CGPR: Would you order imaging to distinguish between types of dementia?
Dr. Ajilore: If I’m considering vascular dementia or AD, I would not order imaging—this may only be sorted out through pathology. Often you see mixed pictures in the imaging that won’t help you distinguish one versus the other. You can have a patient with AD that has evidence of cerebrovascular disease that’s more consistent with vascular dementia, or you can have a patient that has a lot of cerebrovascular disease, but only on autopsy will you be able to note a significant amyloid and tau burden consistent with AD. But I may order imaging if I’m uncertain whether a patient has FTD or AD, as there are distinct patterns I could see on imaging.
CGPR: What results would necessitate repeat imaging?
Dr. Ajilore: If you find a lesion or condition where there might be expected change, like a tumor, you want to follow longitudinally and repeat imaging. You might even monitor WMH to see if they’re increasing dramatically over time. If there is a drastic change in a patient’s condition, repeat imaging may be warranted, as a significant change in the degree of atrophy or new lesions may provide a reason for the clinical change. However, tracking atrophy over time doesn’t necessarily change management.
CGPR: What do you do when family members request repeat imaging when you know it won’t change management? I’m thinking specifically about monitoring atrophy.
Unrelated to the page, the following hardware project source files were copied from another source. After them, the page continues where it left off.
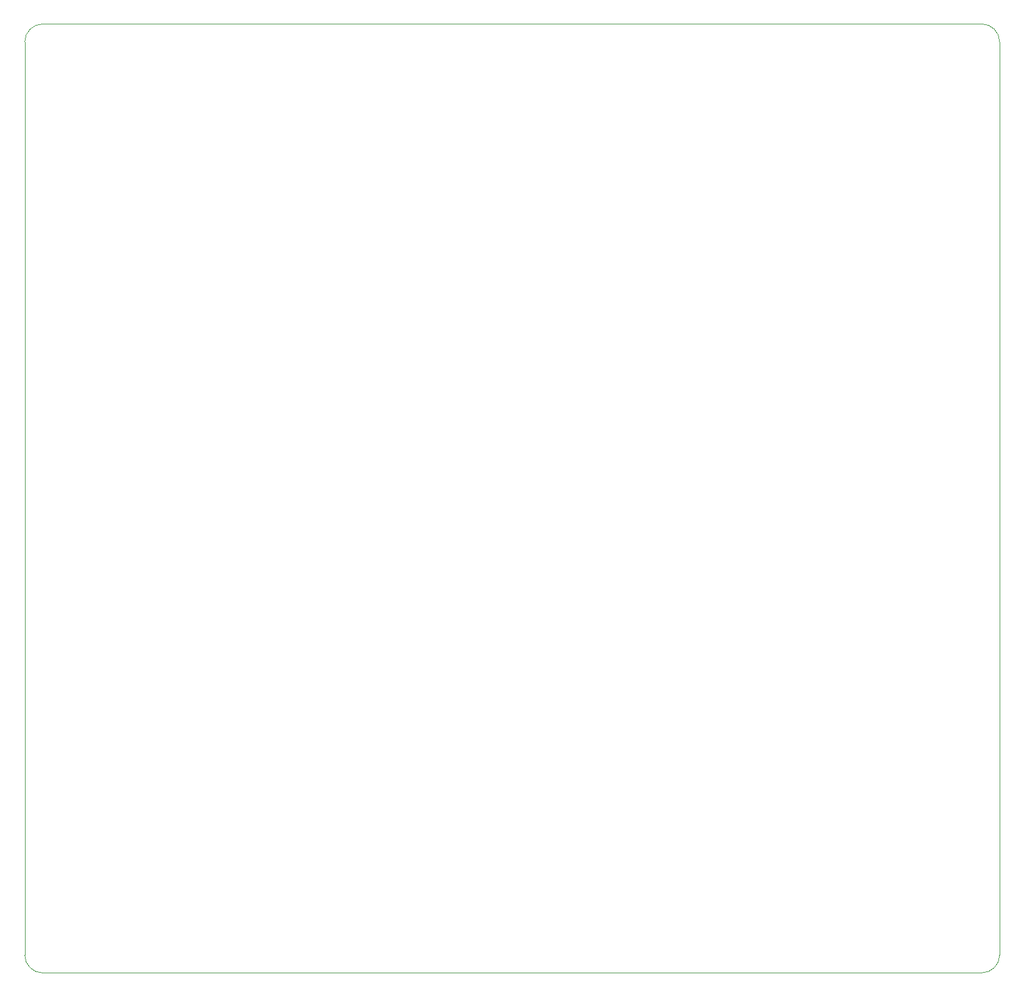
<source format=gbr>
%TF.GenerationSoftware,KiCad,Pcbnew,(7.0.0)*%
%TF.CreationDate,2023-12-07T21:26:55-05:00*%
%TF.ProjectId,PayloadPcbRev2,5061796c-6f61-4645-9063-62526576322e,rev?*%
%TF.SameCoordinates,Original*%
%TF.FileFunction,Profile,NP*%
%FSLAX46Y46*%
G04 Gerber Fmt 4.6, Leading zero omitted, Abs format (unit mm)*
G04 Created by KiCad (PCBNEW (7.0.0)) date 2023-12-07 21:26:55*
%MOMM*%
%LPD*%
G01*
G04 APERTURE LIST*
%TA.AperFunction,Profile*%
%ADD10C,0.100000*%
%TD*%
G04 APERTURE END LIST*
D10*
X194500000Y-157000000D02*
G75*
G03*
X197000000Y-154500000I0J2500000D01*
G01*
X64000000Y-25000000D02*
G75*
G03*
X61500000Y-27500000I0J-2500000D01*
G01*
X61500000Y-154500000D02*
G75*
G03*
X64000000Y-157000000I2500000J0D01*
G01*
X64000000Y-157000000D02*
X194500000Y-157000000D01*
X197000000Y-27500000D02*
X197000000Y-154500000D01*
X197000000Y-27500000D02*
G75*
G03*
X194500000Y-25000000I-2500000J0D01*
G01*
X61500000Y-154500000D02*
X61500000Y-27500000D01*
X64000000Y-25000000D02*
X194500000Y-25000000D01*
M02*

</source>
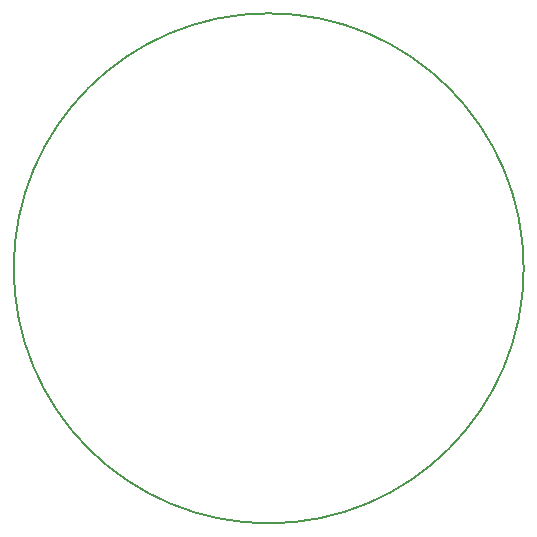
<source format=gm1>
G04 #@! TF.FileFunction,Profile,NP*
%FSLAX46Y46*%
G04 Gerber Fmt 4.6, Leading zero omitted, Abs format (unit mm)*
G04 Created by KiCad (PCBNEW 4.0.7) date 06/15/18 16:22:59*
%MOMM*%
%LPD*%
G01*
G04 APERTURE LIST*
%ADD10C,0.100000*%
%ADD11C,0.150000*%
G04 APERTURE END LIST*
D10*
D11*
X121920000Y-100330000D02*
G75*
G03X143510000Y-121920000I21590000J0D01*
G01*
X143510000Y-121920000D02*
G75*
G03X165100000Y-100330000I0J21590000D01*
G01*
X165100000Y-100330000D02*
G75*
G03X143510000Y-78740000I-21590000J0D01*
G01*
X143510000Y-78740000D02*
G75*
G03X121920000Y-100330000I0J-21590000D01*
G01*
M02*

</source>
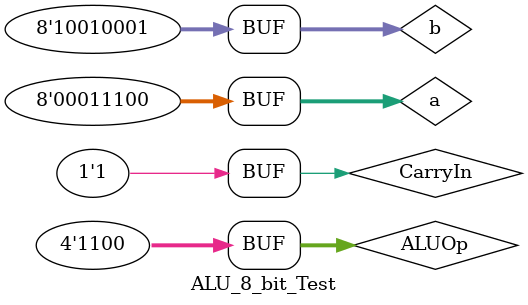
<source format=v>
`timescale 1ns / 1ps
module ALU_8_bit_Test();

    reg [7:0] a; reg[7:0] b;
    reg CarryIn;
    reg [3:0] ALUOp;
    wire [7:0] Result;
    wire CarryOut;
    
    ALU_8_bit ALU8Test (a, b, CarryIn, ALUOp, Result, CarryOut);
    
    initial begin
        #0
            a = 8'b10101101; b = 8'b11001010; CarryIn = 0; ALUOp = 4'b0000;
        #100
            a = 8'b01100111; b = 8'b10011011; CarryIn = 1; ALUOp = 4'b0001;
        #100
            a = 8'b11100001; b = 8'b00101010; CarryIn = 0; ALUOp = 4'b0010;
        #100
            a = 8'b01010101; b = 8'b11111111; CarryIn = 1; ALUOp = 4'b0110;
        #100
            a = 8'b00011100; b = 8'b10010001; CarryIn = 1; ALUOp = 4'b1100;
    end

endmodule

</source>
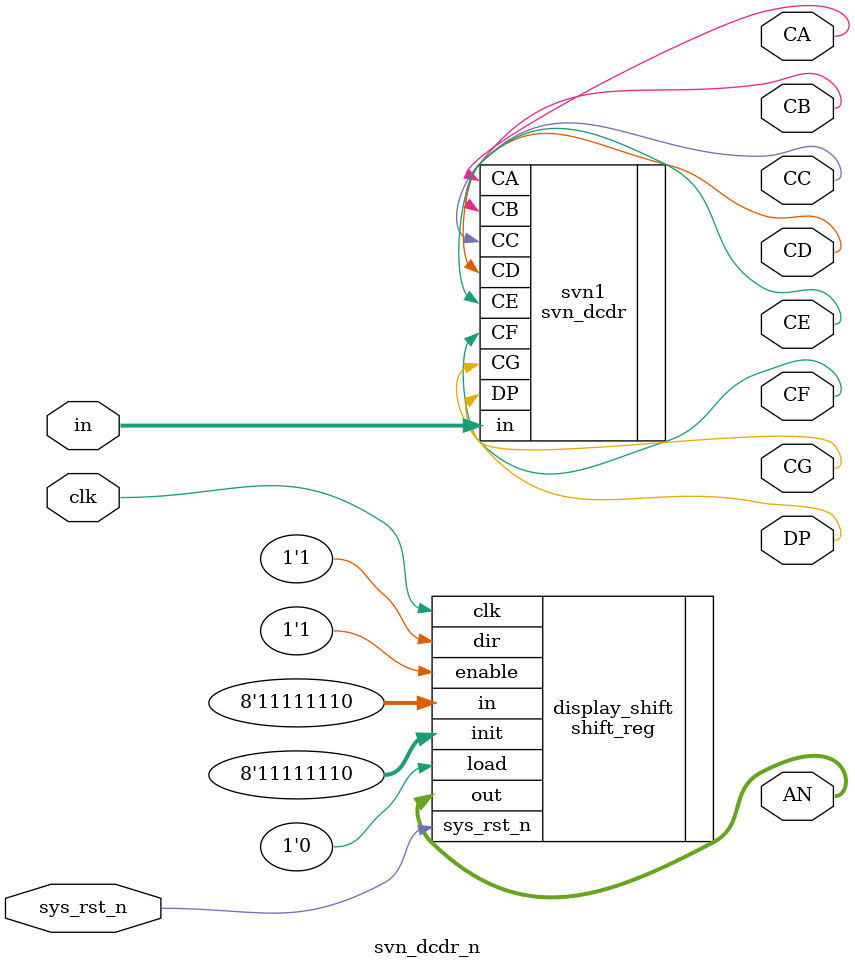
<source format=v>
module svn_dcdr_n (
    input [3:0] in,
    input clk,
    input sys_rst_n,
    output CA, CB, CC, CD, CE, CF, CG,
    output DP,
    output [7:0] AN
);

svn_dcdr svn1 (
    .in(in),
    .CA(CA),
    .CB(CB),
    .CC(CC),
    .CD(CD),
    .CE(CE),
    .CF(CF),
    .CG(CG),
    .DP(DP)
);

shift_reg #(8, 1) display_shift (
    .sys_rst_n(sys_rst_n),
    .clk(clk),
    .enable(1'b1),
    .in(8'b1111_1110),
    .init(8'b1111_1110),
    .load(1'b0),
    .dir(1'b1),
    .out(AN)
);

endmodule
</source>
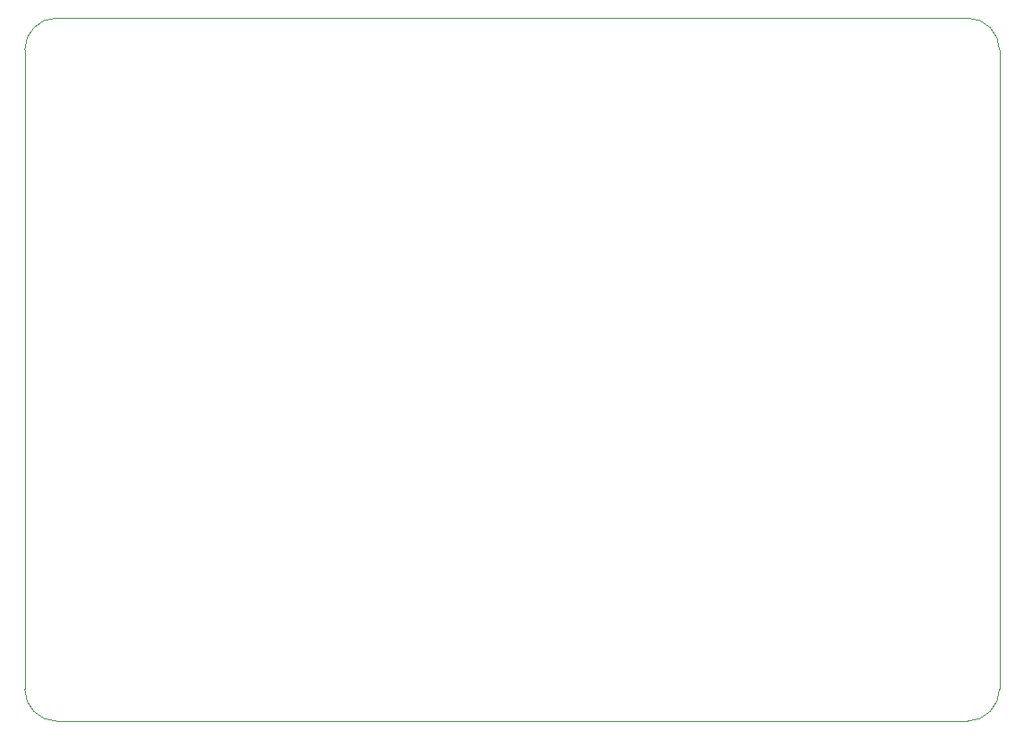
<source format=gbr>
%TF.GenerationSoftware,KiCad,Pcbnew,(5.1.6-0-10_14)*%
%TF.CreationDate,2021-11-24T09:42:12-06:00*%
%TF.ProjectId,EE514 Board (JLC),45453531-3420-4426-9f61-726420284a4c,rev?*%
%TF.SameCoordinates,Original*%
%TF.FileFunction,Profile,NP*%
%FSLAX46Y46*%
G04 Gerber Fmt 4.6, Leading zero omitted, Abs format (unit mm)*
G04 Created by KiCad (PCBNEW (5.1.6-0-10_14)) date 2021-11-24 09:42:12*
%MOMM*%
%LPD*%
G01*
G04 APERTURE LIST*
%TA.AperFunction,Profile*%
%ADD10C,0.050000*%
%TD*%
G04 APERTURE END LIST*
D10*
X198882000Y-70612000D02*
X198882000Y-131064000D01*
X106680000Y-70612000D02*
G75*
G02*
X109728000Y-67564000I3048000J0D01*
G01*
X109728000Y-134112000D02*
G75*
G02*
X106680000Y-131064000I0J3048000D01*
G01*
X198882000Y-131064000D02*
G75*
G02*
X195834000Y-134112000I-3048000J0D01*
G01*
X106680000Y-131064000D02*
X106680000Y-70612000D01*
X195834000Y-67564000D02*
G75*
G02*
X198882000Y-70612000I0J-3048000D01*
G01*
X195834000Y-134112000D02*
X109728000Y-134112000D01*
X109728000Y-67564000D02*
X195834000Y-67564000D01*
M02*

</source>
Dr. Ajilore: I would try to provide context because atrophy isn’t the whole picture. Imaging provides context for what we might be seeing clinically. In fact, sometimes patients and families feel a sense of relief if we can identify a reason why they’re experiencing memory loss, depression, or some other cognitive or affective symptom. Rather than making people feel anxious, imaging may provide relief and explanation. I would explain what we found on imaging within that context. If there are no unexpected changes in the patient’s condition, and the degree of cognitive decline is customary for their neurocognitive disorder, I tell family members that there’s nothing to be gained from another neuroimaging scan.
CGPR: The US has very high healthcare expenditures. We are very quick to order laboratory studies and imaging. How do you feel we’re doing in terms of making better choices based on imaging?
Dr. Ajilore: I have only practiced in academic medical centers, and we’ve always been as evidence-based as possible when making our clinical decisions. As I work in a public state-funded institution, we have to be judicious about how we use our limited resources. I see commercial settings where people can pay out of pocket for tests that may not have any clinical utility. Clinics issue unsubstantiated claims and make a lot of money doing imaging procedures that have high cost and little clinical utility.
CGPR: Thank you for your time, Dr. Ajilore.